By Toby Sterling
AMSTERDAM, Jan 17 (Reuters) - Dutch Finance Minister Jeroen Dijsselbloem has signaled he would not object to the European Central Bank (ECB) purchasing national bonds of members states.
The ECB is widely expected to announce such a quantitative easing (QE) programme next week, in a bid to stave off deflation in the Eurozone, though details of how the programme will work are still undecided.
The Dutch government has allied itself with German positions on monetary and fiscal policy throughout Europe's debt crisis, opposing measures which could be seen as either the ECB monetizing debt or northern European governments' assuming risk for debt taken on by southern European countries.
But in an interview with Het Financieele Dagblad during a visit to South Korea and published on Saturday, Dijsselbloem spoke positively about the idea.
QE would give banks "more room to invest and finance companies," he was quoted saying. "That can definitely give the economy of the Eurozone a boost."

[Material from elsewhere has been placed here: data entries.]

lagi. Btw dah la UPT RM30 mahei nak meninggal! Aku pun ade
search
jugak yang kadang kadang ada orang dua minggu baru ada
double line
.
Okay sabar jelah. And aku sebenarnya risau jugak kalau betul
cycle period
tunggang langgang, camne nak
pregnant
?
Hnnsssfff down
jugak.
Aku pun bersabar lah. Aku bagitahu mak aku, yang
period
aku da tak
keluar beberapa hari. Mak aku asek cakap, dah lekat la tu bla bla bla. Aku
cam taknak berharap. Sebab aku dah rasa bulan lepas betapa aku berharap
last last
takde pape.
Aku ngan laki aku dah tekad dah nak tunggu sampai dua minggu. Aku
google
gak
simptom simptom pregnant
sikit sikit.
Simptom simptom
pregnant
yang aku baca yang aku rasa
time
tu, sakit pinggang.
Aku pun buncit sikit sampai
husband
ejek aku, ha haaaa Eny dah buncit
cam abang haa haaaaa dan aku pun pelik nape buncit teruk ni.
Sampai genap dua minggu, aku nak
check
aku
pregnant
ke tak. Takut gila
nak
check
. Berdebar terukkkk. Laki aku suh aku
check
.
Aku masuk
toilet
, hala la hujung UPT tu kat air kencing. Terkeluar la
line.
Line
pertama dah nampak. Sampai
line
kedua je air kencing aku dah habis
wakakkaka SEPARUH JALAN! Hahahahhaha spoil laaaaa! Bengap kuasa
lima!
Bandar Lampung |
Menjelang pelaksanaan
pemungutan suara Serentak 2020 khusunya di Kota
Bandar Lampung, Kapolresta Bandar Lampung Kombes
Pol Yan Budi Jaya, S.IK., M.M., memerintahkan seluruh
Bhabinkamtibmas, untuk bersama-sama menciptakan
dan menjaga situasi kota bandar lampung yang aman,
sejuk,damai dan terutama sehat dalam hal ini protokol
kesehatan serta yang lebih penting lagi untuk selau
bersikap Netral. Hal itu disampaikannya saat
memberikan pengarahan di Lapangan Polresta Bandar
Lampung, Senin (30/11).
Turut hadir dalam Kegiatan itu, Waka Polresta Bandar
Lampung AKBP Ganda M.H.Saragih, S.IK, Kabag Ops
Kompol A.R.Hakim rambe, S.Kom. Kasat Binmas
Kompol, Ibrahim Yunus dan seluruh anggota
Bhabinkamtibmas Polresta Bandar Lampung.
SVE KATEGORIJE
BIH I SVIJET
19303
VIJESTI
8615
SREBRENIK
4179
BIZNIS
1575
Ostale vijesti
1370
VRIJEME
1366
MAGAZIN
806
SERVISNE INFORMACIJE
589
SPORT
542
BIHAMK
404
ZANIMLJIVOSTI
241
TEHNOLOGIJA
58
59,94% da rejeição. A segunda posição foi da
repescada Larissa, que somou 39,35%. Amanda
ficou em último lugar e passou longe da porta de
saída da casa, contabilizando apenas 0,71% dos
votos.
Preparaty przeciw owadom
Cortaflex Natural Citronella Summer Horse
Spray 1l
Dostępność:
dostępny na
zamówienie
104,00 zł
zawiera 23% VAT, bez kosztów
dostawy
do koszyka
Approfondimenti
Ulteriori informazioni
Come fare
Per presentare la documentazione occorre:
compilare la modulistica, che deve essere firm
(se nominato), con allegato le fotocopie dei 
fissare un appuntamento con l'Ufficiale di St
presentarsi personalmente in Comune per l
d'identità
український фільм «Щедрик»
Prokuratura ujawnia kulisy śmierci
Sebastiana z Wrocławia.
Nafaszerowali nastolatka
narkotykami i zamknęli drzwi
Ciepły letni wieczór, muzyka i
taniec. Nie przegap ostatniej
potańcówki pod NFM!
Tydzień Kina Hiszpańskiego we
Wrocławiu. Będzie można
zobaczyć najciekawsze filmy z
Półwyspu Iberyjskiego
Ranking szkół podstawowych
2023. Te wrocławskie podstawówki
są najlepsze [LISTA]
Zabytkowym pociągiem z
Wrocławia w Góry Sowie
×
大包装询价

Dijsselbloem's spokeswoman Simone Boitelle confirmed the newspaper's quotes were accurate but said some context had been left out. She said Dijsselbloem also said some of the reasons to undertake a QE programme had been removed by the recent decline in the value of the euro against other major currencies.

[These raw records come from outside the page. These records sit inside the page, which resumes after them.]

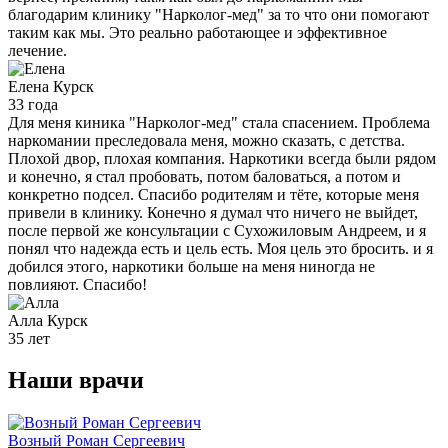
благодарим клинику "Нарколог-мед" за то что они помогают
таким как мы. Это реально работающее и эффективное
лечение.
Елена
Курск
33 года
Для меня киника "Нарколог-мед" стала спасением. Проблема
наркомании преследовала меня, можно сказать, с детства.
Плохой двор, плохая компания. Наркотики всегда были рядом
и конечно, я стал пробовать, потом баловаться, а потом и
конкретно подсел. Спасибо родителям и тёте, которые меня
привели в клинику. Конечно я думал что ничего не выйдет,
после первой же консультации с Сухожиловым Андреем, и я
понял что надежда есть и цель есть. Моя цель это бросить. и я
добился этого, наркотики больше на меня ниногда не
повлияют. Спасибо!
Алла
Курск
35 лет
Наши
врачи
Возный Роман Сергеевич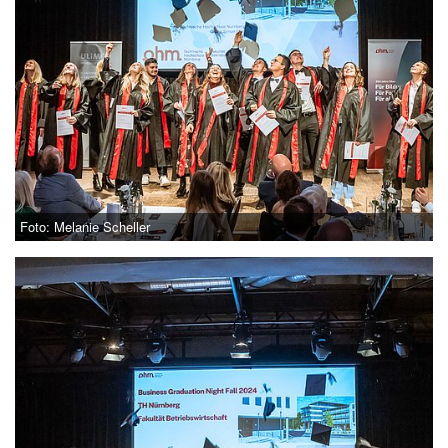
Foto: Melanie Scheller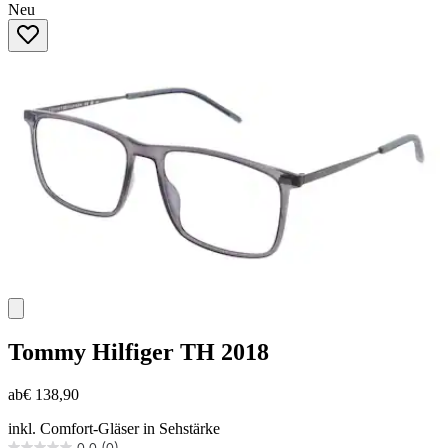
Neu
von
5
Sternen.
Tommy Hilfiger
TH 2018
ab
€ 138,90
inkl. Comfort-Gläser in Sehstärke
0.0
(0)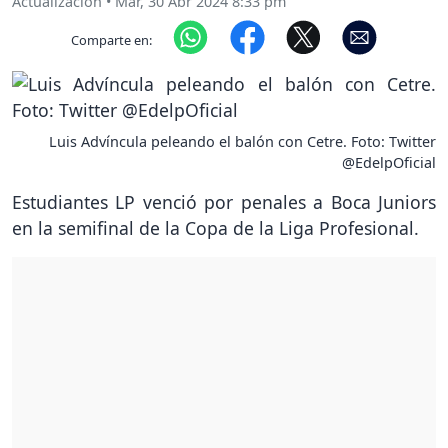
Actualización
•
Mar, 30 Abr 2024 8:33 pm
Comparte en:
Luis Advíncula peleando el balón con Cetre. Foto: Twitter
@EdelpOficial
Estudiantes LP venció por penales a Boca Juniors
en la semifinal de la Copa de la Liga Profesional.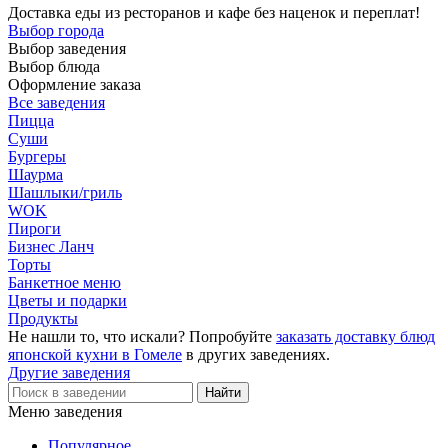
Доставка еды из ресторанов и кафе без наценок и переплат!
Выбор города
Выбор заведения
Выбор блюда
Оформление заказа
Все заведения
Пицца
Суши
Бургеры
Шаурма
Шашлыки/гриль
WOK
Пироги
Бизнес Ланч
Торты
Банкетное меню
Цветы и подарки
Продукты
Не нашли то, что искали? Попробуйте
заказать доставку блюд
японской кухни в Гомеле
в других заведениях.
Другие заведения
Меню заведения
Популярное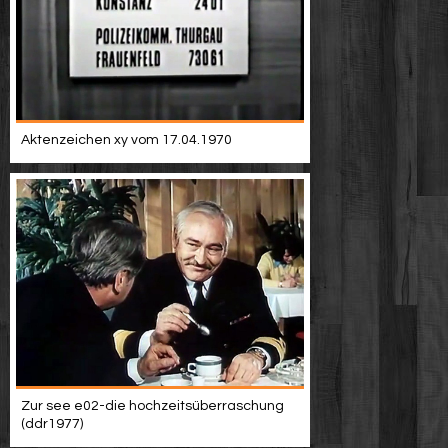
Aktenzeichen xy vom 17.04.1970
Zur see e02-die hochzeitsüberraschung
(ddr1977)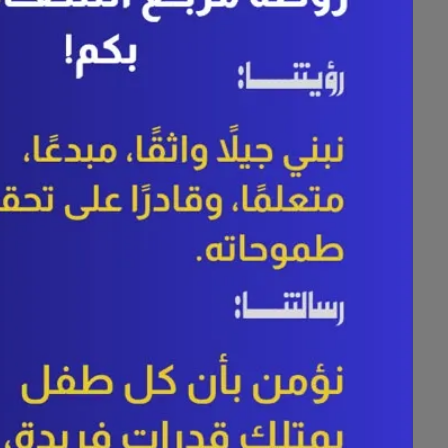
عروض شهر رمضان
مهرجان
Z.V.C
للنظارات
🔥
ولعناها
..
خذها
99
ريال فقط🔥
🔹ثقة🔸ضمان🔺سعر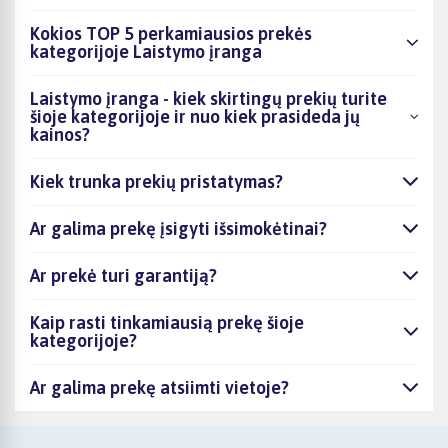
Kokios TOP 5 perkamiausios prekės
kategorijoje Laistymo įranga
Laistymo įranga - kiek skirtingų prekių turite
šioje kategorijoje ir nuo kiek prasideda jų
kainos?
Kiek trunka prekių pristatymas?
Ar galima prekę įsigyti išsimokėtinai?
Ar prekė turi garantiją?
Kaip rasti tinkamiausią prekę šioje
kategorijoje?
Ar galima prekę atsiimti vietoje?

In addition, she said the minister was not confident a QE programme would have a large effect, with ECB interest rates already close to zero and yields on government bonds in many Eurozone countries at or near record lows.
Dijsselbloem's comments follow an interview published by German daily Der Spiegel Friday in which the Netherlands' Central Bank President Klaas Knot said he could endorse QE only if national central banks in the eurozone buy bonds issued by their own governments.
"This would lower the danger of there being an undesired redistribution of financial risks," the paper quoted Knot saying. That is similar to the position of Bundesbank President Jens Weidmann.
But critics say a QE programme in that form would prove ineffectual and undermine confidence in the euro.